Woman jailed for theft of £1.7m from her Newmarket employer to fund gambling addiction ordered to repay nearly £800,000
PUBLISHED: 10:39 18 August 2017
An account manager who was jailed for four years after she admitted stealing £1.7million from her Newmarket employers has been ordered to pay back nearly £800,000 of her remaining gains.
Tracey Stevenson, 52, of Thetford, used her position to transfer company funds into her own bank account, wrote company cheques to herself and altered records to cover her tracks.
With her ill gotten gains – boosted ironically by gambling wins of £1.6 million and £250,000 – she went on a house buying spree in England and Spain.
When she was sentenced last August her defence team said Stevenson “feels overwhelmed with shame and knows she has betrayed her employer.
“Her admissions came about because of a suicide note her husband discovered. In her 52 years on earth her only previous brush with the law was a speeding ticket 20 years ago”.

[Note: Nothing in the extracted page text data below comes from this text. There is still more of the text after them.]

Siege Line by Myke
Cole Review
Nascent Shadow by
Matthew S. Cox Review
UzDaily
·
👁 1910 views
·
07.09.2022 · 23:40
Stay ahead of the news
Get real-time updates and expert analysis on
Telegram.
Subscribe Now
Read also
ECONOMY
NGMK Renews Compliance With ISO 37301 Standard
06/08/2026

The judge was less sympathetic pointing out that her employers – with a 13 strong workforce – had spent £40,000 investigating why money was haemorrhaging from their business.

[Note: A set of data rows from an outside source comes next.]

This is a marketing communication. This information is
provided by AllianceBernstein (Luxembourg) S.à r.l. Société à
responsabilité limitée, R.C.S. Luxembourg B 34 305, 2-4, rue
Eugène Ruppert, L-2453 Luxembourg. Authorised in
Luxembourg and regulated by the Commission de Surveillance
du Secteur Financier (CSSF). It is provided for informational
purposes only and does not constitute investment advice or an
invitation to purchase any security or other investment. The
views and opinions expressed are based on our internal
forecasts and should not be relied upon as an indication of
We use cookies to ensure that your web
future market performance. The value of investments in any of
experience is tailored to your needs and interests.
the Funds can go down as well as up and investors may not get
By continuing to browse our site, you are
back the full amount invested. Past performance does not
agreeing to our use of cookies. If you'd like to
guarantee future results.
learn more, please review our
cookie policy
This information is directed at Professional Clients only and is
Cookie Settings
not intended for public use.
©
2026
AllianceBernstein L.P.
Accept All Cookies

“You had gambling wins but rather than pay the company back you bought three houses,” he the judge told her.
“You became dishonest to an extent barely seen.”
The proceeds of crime hearing followed an inquiry by the Eastern Region Special Operations Unit (ERSOU).
Stevenson was instructed to pay back £786,766.38 to her former employers Ecsec Ltd based in Fordham Road, Newmarket, at the conclusion of confiscation proceedings at Cambridge Crown Court on August 11.
Stevenson had been sentenced to four years’ imprisonment at the earlier hearing in July 2016.
As a result of the Proceeds of Crime Act (POCA) Confiscation Order, it was directed that the hundreds of thousands of pounds must be paid within three months.
Should the order not be met, Stevenson would be made to serve a further six years’ imprisonment on top of her original sentence.
Detective Chief Inspector Liz Fernandes of ERSOU said: “This brings to a conclusion an investigation conducted by our specialist financial investigators, alongside our colleagues in Cambridgeshire Constabulary.
“We are immensely satisfied with this outcome to what has been a complex investigation, and has ensured that the defendant in this case has been stripped of the profit she had made from her crime.
“In addition the company, who had fallen victim to her offending, has been compensated as a consequence, and the case goes to show that crime certainly does not pay.”